En avril dernier, une autre agence, Standard & Poors, avait dégradé la note de l’Espagne de AA+ à AA, assortie d’une perspective négative : ça veut dire que la note est susceptible d’être à nouveau révisée à la baisse si la situation se détériore plus vite que prévu. En mai, c’était au tour de l’agence Fitch de déprécier la note souveraine de l’Espagne, la réduisant de AAA à AA+.
Pauvre Espagne ! La voici traquée à son tour par les marchés financiers comme une bête malade. Malade, elle l’est au plus haut point… C’était un magnifique spécimen de cette économie casino dopée au crédit qui avait présidé au développement de la mondialisation : le « miracle économique espagnol » tant vanté au cours des dernières décennies reposait en réalité largement sur le développement de deux bulles spéculatives – le tourisme et l’immobilier – que la crise mondiale a fait éclater.
Dans les 10 ans ayant précédé la crise, l’économie espagnole avait été gonflée à l’hélium : dix ans de prêts européens à faibles taux qui avaient dopé les dépenses et les investissements. TGV, routes, projets touristiques grandioses… : rien n’était trop beau. Pendant cette période, l’Espagne avait bâti plus de logements neufs que l’Allemagne, la France et l’Italie réunies et les prix de l’immobilier avaient doublé. Toujours durant ces dix années fatidiques, les dépenses de consommation avaient progressé deux fois plus vite que la moyenne européenne et les salaires avaient augmenté de 30%. Le marché du travail avait absorbé 5 millions d’immigrés, dont beaucoup employés dans le secteur du bâtiment…

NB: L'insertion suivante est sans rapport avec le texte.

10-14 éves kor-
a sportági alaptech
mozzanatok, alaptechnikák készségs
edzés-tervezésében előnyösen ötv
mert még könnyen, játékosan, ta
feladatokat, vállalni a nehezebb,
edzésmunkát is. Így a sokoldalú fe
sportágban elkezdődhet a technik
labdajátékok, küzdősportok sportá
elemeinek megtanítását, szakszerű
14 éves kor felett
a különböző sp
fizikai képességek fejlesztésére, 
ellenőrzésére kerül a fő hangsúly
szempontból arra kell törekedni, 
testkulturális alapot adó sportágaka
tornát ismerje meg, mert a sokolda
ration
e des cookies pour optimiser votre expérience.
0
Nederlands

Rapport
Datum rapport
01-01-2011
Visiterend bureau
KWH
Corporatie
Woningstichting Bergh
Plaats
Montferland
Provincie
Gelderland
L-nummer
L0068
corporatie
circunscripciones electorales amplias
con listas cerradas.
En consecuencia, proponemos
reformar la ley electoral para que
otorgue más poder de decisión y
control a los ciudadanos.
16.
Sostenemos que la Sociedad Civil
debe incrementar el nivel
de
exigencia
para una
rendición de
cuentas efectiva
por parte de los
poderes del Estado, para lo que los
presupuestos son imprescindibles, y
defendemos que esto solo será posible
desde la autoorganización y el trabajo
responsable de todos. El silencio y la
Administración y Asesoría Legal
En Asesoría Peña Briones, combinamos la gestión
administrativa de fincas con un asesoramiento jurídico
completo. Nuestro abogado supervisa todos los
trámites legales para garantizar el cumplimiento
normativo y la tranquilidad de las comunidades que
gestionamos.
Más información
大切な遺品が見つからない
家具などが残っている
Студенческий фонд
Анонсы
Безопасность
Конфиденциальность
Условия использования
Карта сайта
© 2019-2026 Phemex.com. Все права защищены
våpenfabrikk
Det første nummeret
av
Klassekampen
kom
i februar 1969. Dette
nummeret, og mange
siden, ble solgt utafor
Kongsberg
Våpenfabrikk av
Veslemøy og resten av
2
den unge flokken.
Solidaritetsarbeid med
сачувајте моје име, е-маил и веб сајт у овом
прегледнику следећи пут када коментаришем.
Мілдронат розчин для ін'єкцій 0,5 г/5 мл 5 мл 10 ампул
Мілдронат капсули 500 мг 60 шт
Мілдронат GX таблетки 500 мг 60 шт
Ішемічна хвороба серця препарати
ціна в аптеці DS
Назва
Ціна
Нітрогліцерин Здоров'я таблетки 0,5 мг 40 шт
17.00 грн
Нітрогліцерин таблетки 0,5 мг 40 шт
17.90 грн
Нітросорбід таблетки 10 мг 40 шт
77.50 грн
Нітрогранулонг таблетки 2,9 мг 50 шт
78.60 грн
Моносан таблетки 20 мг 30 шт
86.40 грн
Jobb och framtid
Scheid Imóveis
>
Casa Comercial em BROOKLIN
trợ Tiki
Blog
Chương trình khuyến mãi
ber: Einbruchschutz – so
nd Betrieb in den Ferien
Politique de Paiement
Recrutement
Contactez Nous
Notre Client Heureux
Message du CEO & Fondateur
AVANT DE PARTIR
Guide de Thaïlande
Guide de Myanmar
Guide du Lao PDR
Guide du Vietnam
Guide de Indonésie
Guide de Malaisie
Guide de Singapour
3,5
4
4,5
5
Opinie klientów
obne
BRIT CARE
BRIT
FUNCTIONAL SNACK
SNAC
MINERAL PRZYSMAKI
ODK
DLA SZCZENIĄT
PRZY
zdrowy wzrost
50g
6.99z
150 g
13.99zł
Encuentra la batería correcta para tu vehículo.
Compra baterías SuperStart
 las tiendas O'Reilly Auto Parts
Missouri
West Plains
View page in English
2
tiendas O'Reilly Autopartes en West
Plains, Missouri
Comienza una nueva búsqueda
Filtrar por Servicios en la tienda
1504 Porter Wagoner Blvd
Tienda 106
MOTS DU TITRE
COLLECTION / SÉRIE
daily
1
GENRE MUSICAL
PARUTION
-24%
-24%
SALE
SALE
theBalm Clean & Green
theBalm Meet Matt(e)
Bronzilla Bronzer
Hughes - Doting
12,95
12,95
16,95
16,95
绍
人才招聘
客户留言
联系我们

Quand un marché dopé au crédit se retourne brutalement c’est la catastrophe : à l’overdose de crédit succède la gueule de bois. Fin mai, le Fonds monétaire international (FMI) publiait le diagnostic suivant : « Les défis sont sérieux : un marché du travail dysfonctionnel, l’éclatement de la bulle immobilière, un énorme déficit budgétaire, un secteur privé et une dette externe qui pèsent lourd, une croissance anémique de la productivité, une faible compétitivité et un secteur bancaire présentant des poches de faiblesse. » En 2009, l’économie espagnole s’est contractée de 3,9%. Le boom immobilier a viré à l’horreur économique. Près de la moitié des logements vacants appartiennent aux banques. Fin 2009, la dette externe totale de l’Espagne se montait à 1 735 milliards d’euros, 170% du PIB. Plus de 4 millions de salariés ont perdu leur emploi. Le taux de chômage est à 20%, plus du double de la moyenne européenne ! Un actif espagnol sur 5 est privé d’emploi ! Un million d’immigrés sont au chômage : leur taux est supérieur de 30% à celui des Espagnols.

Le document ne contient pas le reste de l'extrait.